[Data records]
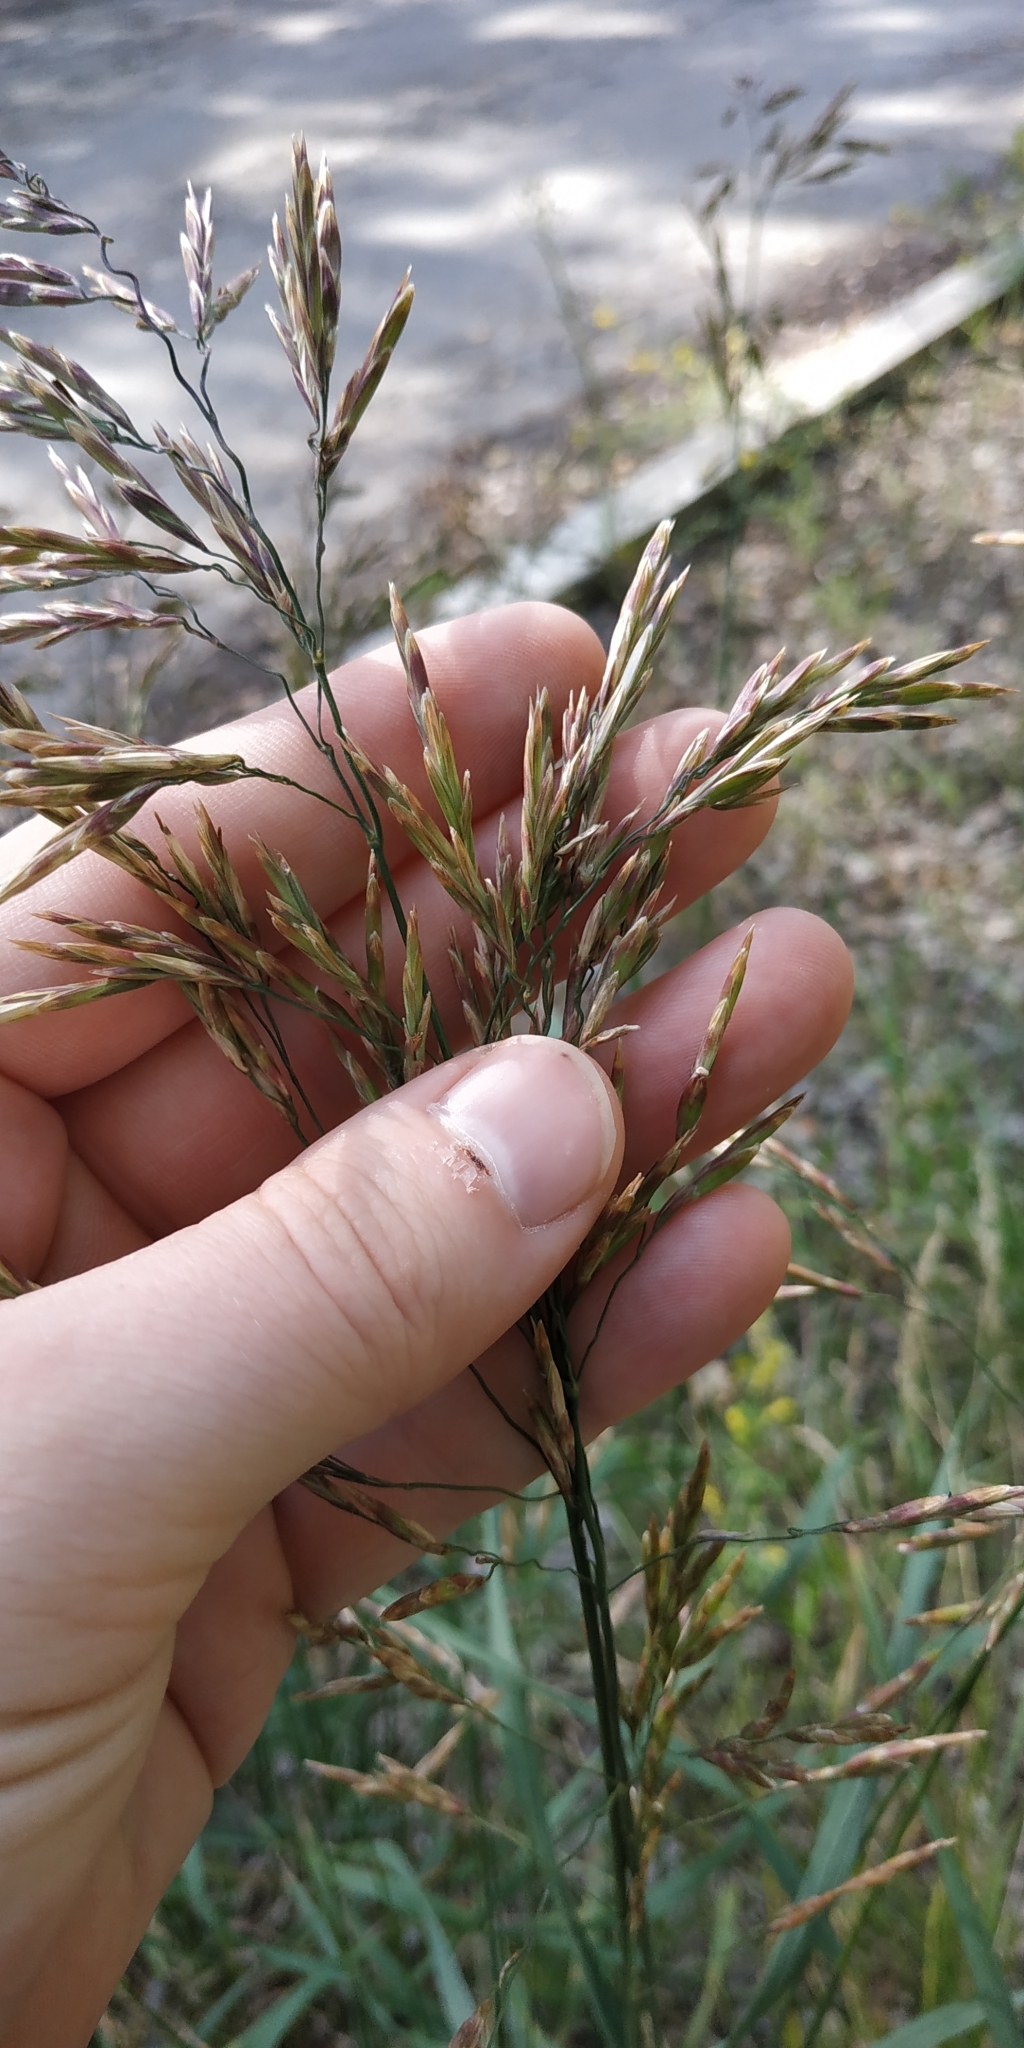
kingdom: Plantae
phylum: Tracheophyta
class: Liliopsida
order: Poales
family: Poaceae
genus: Bromus
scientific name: Bromus inermis
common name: Smooth brome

• [YOUR OBJECTIVE]:
Arrange the lines of the material above as a JSON list of strings, one string per line, skipping any blank lines. Leave the pictures out of the answer.

• [ANSWER TO THE EXERCISE]:
[
  "kingdom: Plantae",
  "phylum: Tracheophyta",
  "class: Liliopsida",
  "order: Poales",
  "family: Poaceae",
  "genus: Bromus",
  "scientific name: Bromus inermis",
  "common name: Smooth brome"
]